Une trouvaille chanceuse

Il était une fois un crabe et un singe, qui étaient très bons amis. Un beau jour, ils partirent se promener tous les deux, et alors que le singe gambadait tranquillement le long du chemin, il trouva une graine de kaki. Plus tard, le crabe, lui, ramassa une boulette de riz, alors qu’il longeait la rivière. « Eh, regarde ! » dit le crabe en appelant son compagnon. Pendant un moment, le singe fixa du regard sa future pitance, avant de sortir joyeusement de son épaisse fourrure la graine de kaki qu’il venait de trouver.

« Oh, ce n’est rien ça. Regarde ce que j’ai, moi. » Le singe offrit au crabe d’échanger sa graine de kaki contre la boulette de riz. « Mais elle est beaucoup plus petite » objecta le crabe. « Ah… » dit le singe. « Mais tu peux la planter et elle donnera un bel arbre, et ces délicieux fruits que tu aimes tant. » Ce faisant, le crabe accepta l’échange. Le singe saisit la boulette de riz et n’en fit qu’une bouchée.

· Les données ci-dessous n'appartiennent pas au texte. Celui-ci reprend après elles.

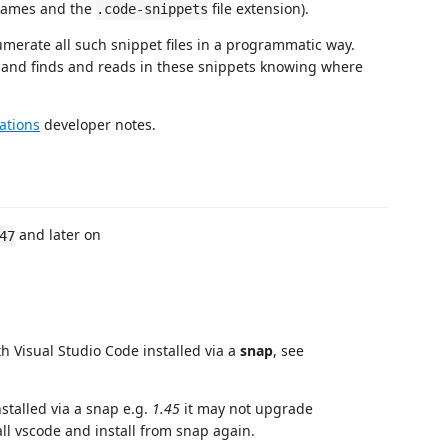
 names and the
file extension).
.code-snippets
merate all such snippet files in a programmatic way.
em and finds and reads in these snippets knowing where
ations
developer notes.
and later on
47
 Visual Studio Code installed via a
snap
, see
stalled via a snap e.g.
1.45
it may not upgrade
all vscode and install from snap again.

Le crabe planta la graine de kaki dans son jardin et prit soin de l’arroser chaque jour. Très vite, une minuscule pousse sortit de terre. Chaque jour, le crabe lui chanta des chansons tout en l’abreuvant de l’eau nécessaire. Le temps passa et la minuscule pousse grandit pour devenir un arbre majestueux. Au printemps, ses feuilles qui avaient recouvert ses branches robustes laissèrent place à de magnifiques fleurs. Le crabe chanta et chanta pour voir les fruits mûrir. Et quand vint l’automne, les kakis devinrent si nombreux que les branches ployèrent sous le poids des fruits.

Un fruit mortel

Mais par sa petite taille, le crabe ne pouvait pas atteindre les fruits avec ses pinces. Il essaya bien de grimper au tronc de l’arbre, mais en vain. Non, il ne lui restait plus qu’à contempler les fruits au-dessus de sa tête, en soupirant. Un jour, le crabe alla demander de l’aide au singe qui passait par là, le priant d’aller cueillir les kakis. En échange, il lui céderait bien sûr quelques fruits. À ces mots, le singe accepta l’offre et se précipita sur-le-champ au sommet de l’arbre.

Le singe se gava de fruits, là-haut, tout là-haut où le crabe ne pouvait le voir. « Ils sont absolument délicieux » se réjouit-il en se léchant les babines. « Gorgés de sucre et de jus » jubila-t-il.

« Régale-toi bien » lui cria le crabe. « N’oublie pas de m’en ramener » ajouta-t-il. Le singe lécha ses pattes encore toutes dégoulinantes de jus et regarda autour de lui. Sélectionnant à dessein un fruit encore vert, il le lança avec force en direction du crabe.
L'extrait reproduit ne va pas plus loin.